Chu: Individuals can create trusts or wills, designate beneficiaries or use various other instruments to help with estate planning. Another tool in that box is a revocable transfer on death (TOD) deed. As of January 1, 2016, California homeowners can keep their homes out of probate by recording a revocable transfer on death (TOD) deed. When AB 139 passed in 2015, the state made the revocable transfer on death deeds legal in California, along with 26 other states in the country. By recording a TOD deed, you can designate who your property passes on to upon death bypassing probate. The steps are straightforward: complete a TOD form, notarize it and record it with the County Recorder’s Office where the property is located.
Remember, you can revoke a TOD deed at any time and when multiple TODs are recorded, the latest recording takes precedence.
Note, it is very important to understand that a TOD is not a trust. It only applies to residential real property for transfer after death. Further, ownership interests are distributed equally among all beneficiaries. Please consider all your options, with the advice of professionals, before choosing the right tool for you and your loved ones.
SFAM: Are there any programs that help families pass on their homes to their children?
Chu: There is a tax benefit program called Parent-Child Transfer Exclusion, also known as the Proposition 58 program. Proposition 58 was passed by California voters in 1986 to allow the property transferred between parents and children to avoid reassessment if certain conditions are met.
Remember, property tax in California is governed by State law Proposition 13 (1978). Under Proposition 13, the taxable value of a property may only increase by a maximum of 2% per year regardless of its market value growth. The exception is when there is a change in ownership or new construction activities, in which case all or a portion of the property would be reassessed to current market value.
The way Proposition 58 works is that the change in ownership to your child may be excluded from reassessment allowing you to pass on your lower taxable value to your child. A similar program called Proposition 193 exists, which provides tax exclusion for property transferring from grandparents to grandchildren when a child has predeceased the parent. Remember, Proposition 58 and 193 deal specifically with property tax only. Other federal, state or local taxes may apply. You can learn more by visiting https://sfassessor.org/news-information/fact-sheets
SFAM: What other property tax savings tips should we be aware of?
Chu: For New Homeowners—The Homeowner’s Exemption reduces your property taxes by deducting up to $7,000 from your assessed value. In other words, you may save $70-80 dollars in property tax annually.

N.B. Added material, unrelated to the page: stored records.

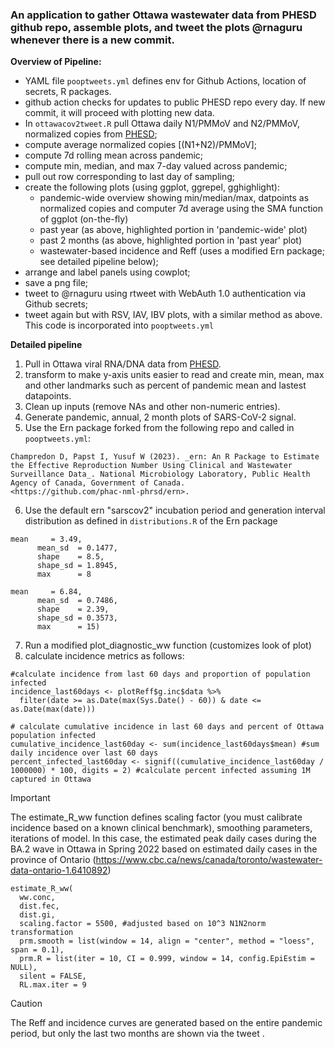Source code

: ### An application to gather Ottawa wastewater data from PHESD github repo, assemble plots, and tweet the plots @rnaguru whenever there is a new commit.

**Overview of Pipeline:** 


* YAML file `pooptweets.yml` defines env for Github Actions, location of secrets, R packages.
* github action checks for updates to public PHESD repo every day. If new commit, it will proceed with plotting new data. 
* In `ottawacov2tweet.R` pull Ottawa daily N1/PMMoV and N2/PMMoV, normalized copies from [PHESD](https://raw.githubusercontent.com/Big-Life-Lab/PHESD/main/Wastewater/Ottawa/Data/wastewater_virus.csv);
* compute average normalized copies [(N1+N2)/PMMoV];
* compute 7d rolling mean across pandemic;
* compute min, median, and max 7-day valued across pandemic;
* pull out row corresponding to last day of sampling;
* create the following plots (using ggplot, ggrepel, gghighlight):
  * pandemic-wide overview showing min/median/max, datpoints as normalized copies and computer 7d average using the SMA function of ggplot (on-the-fly)
  * past year (as above, highlighted portion in 'pandemic-wide' plot)
  * past 2 months (as above, highlighted portion in 'past year' plot)
  * wastewater-based incidence and Reff (uses a modified Ern package; see detailed pipeline below);
* arrange and label panels using cowplot;
* save a png file;
* tweet to @rnaguru using rtweet with WebAuth 1.0 authentication via Github secrets;
* tweet again but with RSV, IAV, IBV plots, with a similar method as above. This code is incorporated into `pooptweets.yml`


**Detailed pipeline**
1. Pull in Ottawa viral RNA/DNA data from [PHESD](https://raw.githubusercontent.com/Big-Life-Lab/PHESD/main/Wastewater/Ottawa/Data/wastewater_virus.csv).
2. transform to make y-axis units easier to read and create min, mean, max and other landmarks such as percent of pandemic mean and lastest datapoints.
3. Clean up inputs (remove NAs and other non-numeric entries).
4. Generate pandemic, annual, 2 month plots of SARS-CoV-2 signal.
5. Use the Ern package forked from the following repo and called in `pooptweets.yml`:
```
Champredon D, Papst I, Yusuf W (2023). _ern: An R Package to Estimate
the Effective Reproduction Number Using Clinical and Wastewater
Surveillance Data_. National Microbiology Laboratory, Public Health
Agency of Canada, Government of Canada.
<https://github.com/phac-nml-phrsd/ern>.
```
6. Use the default ern "sarscov2" incubation period and generation interval distribution as defined in `distributions.R` of the Ern package
```
mean     = 3.49,
      mean_sd  = 0.1477,
      shape    = 8.5,
      shape_sd = 1.8945,
      max      = 8
```
```
mean     = 6.84,
      mean_sd  = 0.7486,
      shape    = 2.39,
      shape_sd = 0.3573,
      max      = 15)
```

7. Run a modified plot_diagnostic_ww function (customizes look of plot)
8. calculate incidence metrics as follows:
```
#calculate incidence from last 60 days and proportion of population infected
incidence_last60days <- plotReff$g.inc$data %>%
  filter(date >= as.Date(max(Sys.Date() - 60)) & date <= as.Date(max(date)))

# calculate cumulative incidence in last 60 days and percent of Ottawa population infected
cumulative_incidence_last60day <- sum(incidence_last60days$mean) #sum daily incidence over last 60 days
percent_infected_last60day <- signif((cumulative_incidence_last60day / 1000000) * 100, digits = 2) #calculate percent infected assuming 1M captured in Ottawa
```
> [!IMPORTANT]
> The estimate_R_ww function defines scaling factor (you must calibrate incidence based on a known clinical benchmark), smoothing parameters, iterations of model. In this case, the estimated peak daily cases during the BA.2 wave in Ottawa in Spring 2022 based on estimated daily cases in the province of Ontario (https://www.cbc.ca/news/canada/toronto/wastewater-data-ontario-1.6410892)
```
estimate_R_ww(
  ww.conc,
  dist.fec,
  dist.gi,
  scaling.factor = 5500, #adjusted based on 10^3 N1N2norm transformation
  prm.smooth = list(window = 14, align = "center", method = "loess", span = 0.1),
  prm.R = list(iter = 10, CI = 0.999, window = 14, config.EpiEstim = NULL),
  silent = FALSE,
  RL.max.iter = 9
```

> [!CAUTION]
> The Reff and incidence curves are generated based on the entire pandemic period, but only the last two months are shown via the tweet .
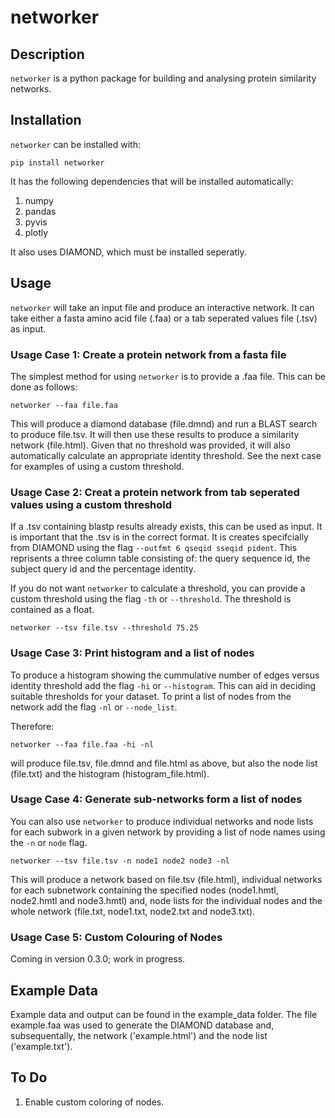 # networker

## Description
`networker` is a python package for building and analysing protein similarity networks.

## Installation
`networker` can be installed with:

`pip install networker`

It has the following dependencies that will be installed automatically:
1. numpy
2. pandas
3. pyvis
4. plotly

It also uses DIAMOND, which must be installed seperatly.

## Usage
`networker` will take an input file and produce an interactive network. It can take either a fasta amino acid file (.faa) or a tab seperated values file (.tsv) as input.

### Usage Case 1: Create a protein network from a fasta file
The simplest method for using `networker` is to provide a .faa file. This can be done as follows:

`networker --faa file.faa`

This will produce a diamond database (file.dmnd) and run a BLAST search to produce file.tsv. It will then use these results to produce a similarity network (file.html). Given that no threshold was provided, it will also automatically calculate an appropriate identity threshold. See the next case for examples of using a custom threshold.

### Usage Case 2: Creat a protein network from tab seperated values using a custom threshold
If a .tsv containing blastp results already exists, this can be used as input. It is important that the .tsv is in the correct format. It is creates specifcially from DIAMOND using the flag `--outfmt 6 qseqid sseqid pident`. This reprisents a three column table consisting of: the query sequence id, the subject query id and the percentage identity. 

If you do not want `networker` to calculate a threshold, you can provide a custom threshold using the flag `-th` or `--threshold`. The threshold is contained as a float.

`networker --tsv file.tsv --threshold 75.25`

### Usage Case 3: Print histogram and a list of nodes
To produce a histogram showing the cummulative number of edges versus identity threshold add the flag `-hi` or `--histogram`. This can aid in deciding suitable thresholds for your dataset. To print a list of nodes from the network add the flag `-nl` or `--node_list`.

Therefore:

`networker --faa file.faa -hi -nl`

will produce file.tsv, file.dmnd and file.html as above, but also the node list (file.txt) and the histogram (histogram_file.html).

### Usage Case 4: Generate sub-networks form a list of nodes

You can also use `networker` to produce individual networks and node lists for each subwork in a given network by providing a list of node names using the `-n` or `node` flag. 

`networker --tsv file.tsv -n node1 node2 node3 -nl`

This will produce a network based on file.tsv (file.html), individual networks for each subnetwork containing the specified nodes (node1.hmtl, node2.hmtl and node3.hmtl) and, node lists for the individual nodes and the whole network (file.txt, node1.txt, node2.txt and node3.txt).

### Usage Case 5: Custom Colouring of Nodes
Coming in version 0.3.0; work in progress.

## Example Data
Example data and output can be found in the example_data folder. The file example.faa was used to generate the DIAMOND database and, subsequentally, the network ('example.html') and the node list ('example.txt').

## To Do
1. Enable custom coloring of nodes.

Remember, the tax benefit rolls over automatically every year until you are no longer eligible.
For Seniors—Proposition 60 (1986) may allow owners who are 55 years old or older to transfer the assessed value of their existing home to their new home if both properties are located in the same county and the new property’s value meets certain criteria.
For Owners with Completed Construction—If you just completed a construction project and it includes seismic retrofit, you may want to review the seismic construction exclusion program. The program ensures that your seismic retrofit work is not assessed and added to your tax bill. Just remember to work with your contractor or engineers to keep clear records of the work and costs of the retrofit work and to submit a completed exclusion form to our office within 30 days of completing the construction.
Carmen Chu is the Assessor for the City and County of San Francisco.